» **Task directions**
Format the lines of the listing below as a JSON list of strings, one string per line, from the line with "country: RU" to the line with "longitude: 33.4037", both ends included, with blank lines omitted. Leave the pictures out of the answer.

» **Data shown**

········

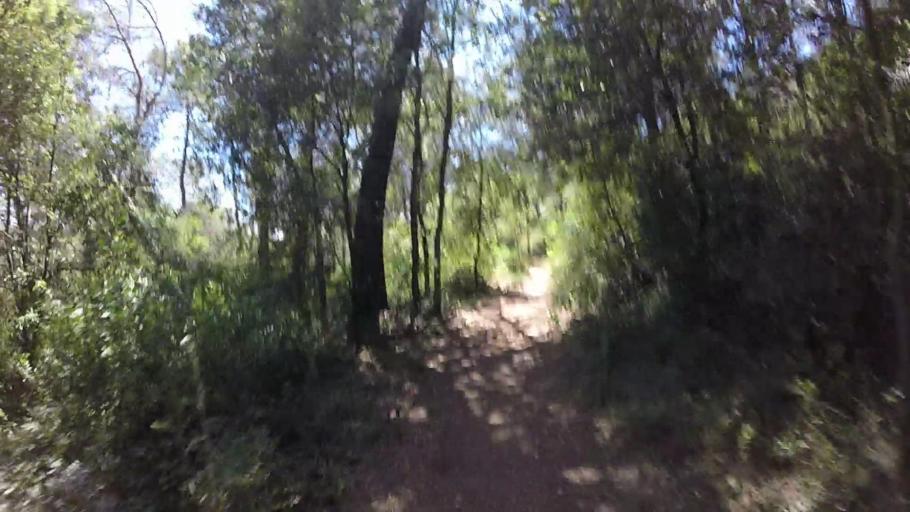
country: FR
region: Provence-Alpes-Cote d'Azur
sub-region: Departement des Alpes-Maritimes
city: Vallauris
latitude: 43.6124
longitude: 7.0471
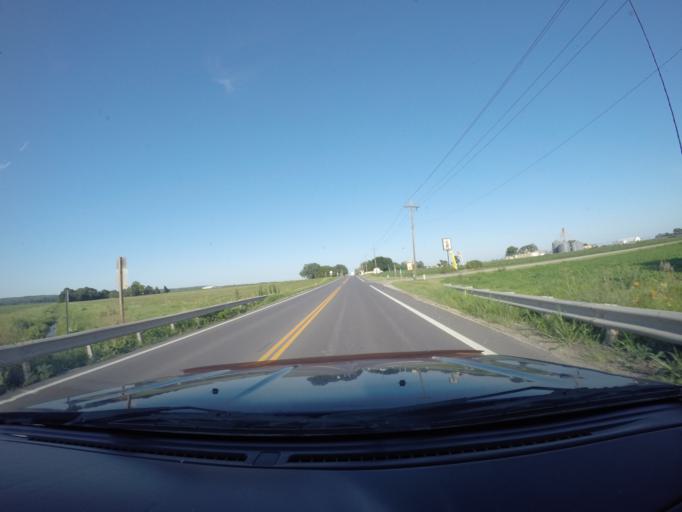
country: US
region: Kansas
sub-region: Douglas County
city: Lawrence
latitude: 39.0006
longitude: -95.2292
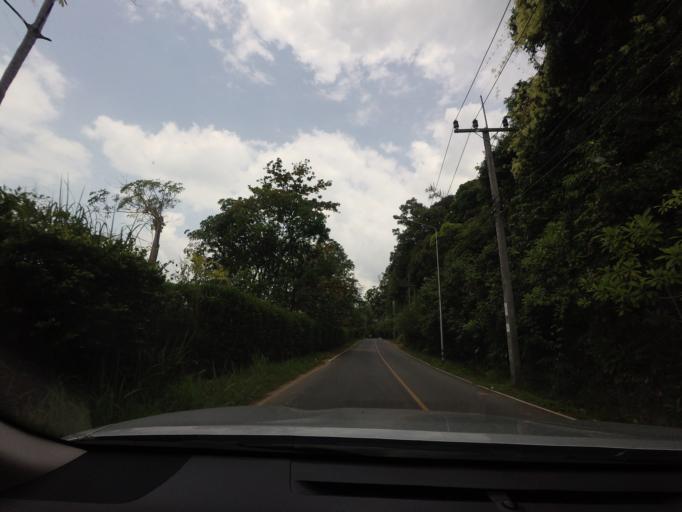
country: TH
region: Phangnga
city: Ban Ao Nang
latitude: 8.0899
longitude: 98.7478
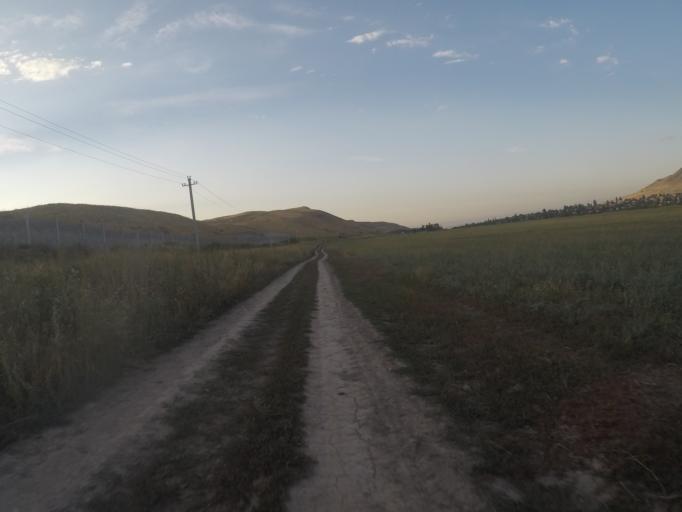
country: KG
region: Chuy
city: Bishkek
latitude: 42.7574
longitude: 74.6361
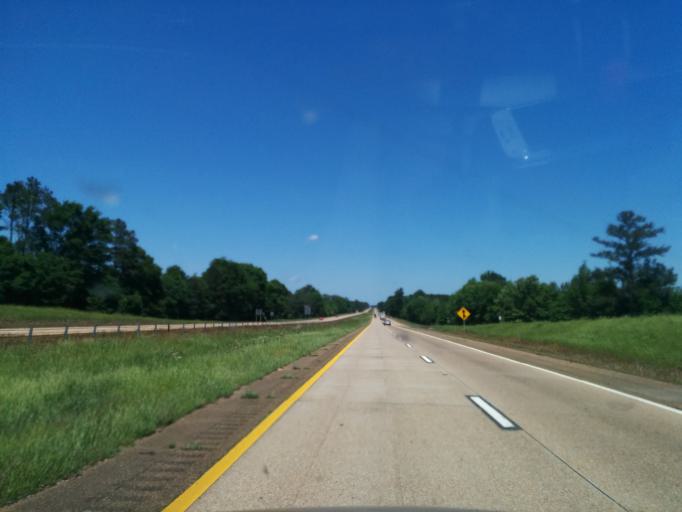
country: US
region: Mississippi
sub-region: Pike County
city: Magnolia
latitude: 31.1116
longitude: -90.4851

········

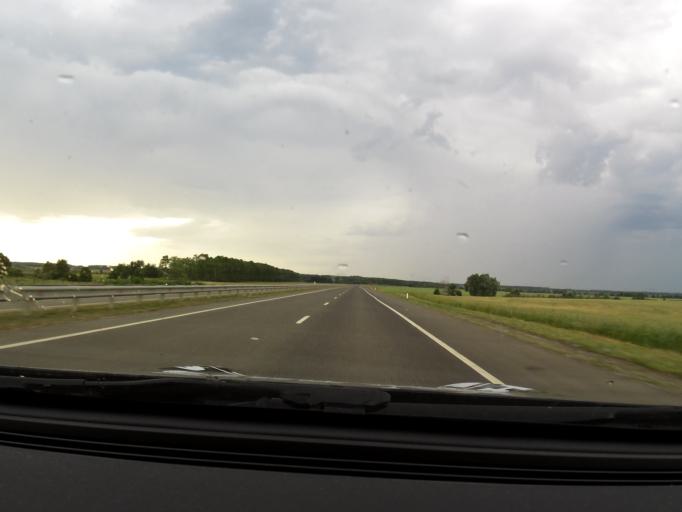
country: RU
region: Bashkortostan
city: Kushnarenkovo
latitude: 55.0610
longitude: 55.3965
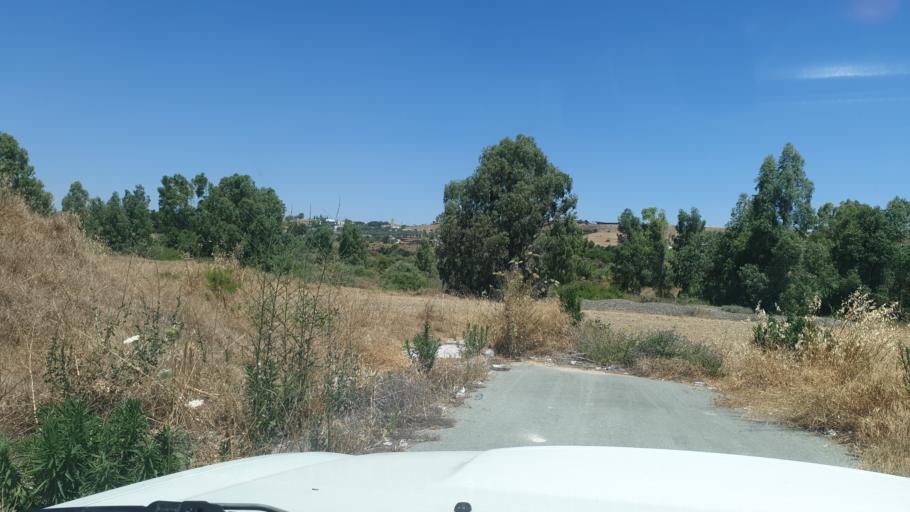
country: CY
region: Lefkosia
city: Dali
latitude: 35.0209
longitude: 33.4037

········

» **Exercise result**
[
  "country: RU",
  "region: Bashkortostan",
  "city: Kushnarenkovo",
  "latitude: 55.0610",
  "longitude: 55.3965",
  "country: CY",
  "region: Lefkosia",
  "city: Dali",
  "latitude: 35.0209",
  "longitude: 33.4037"
]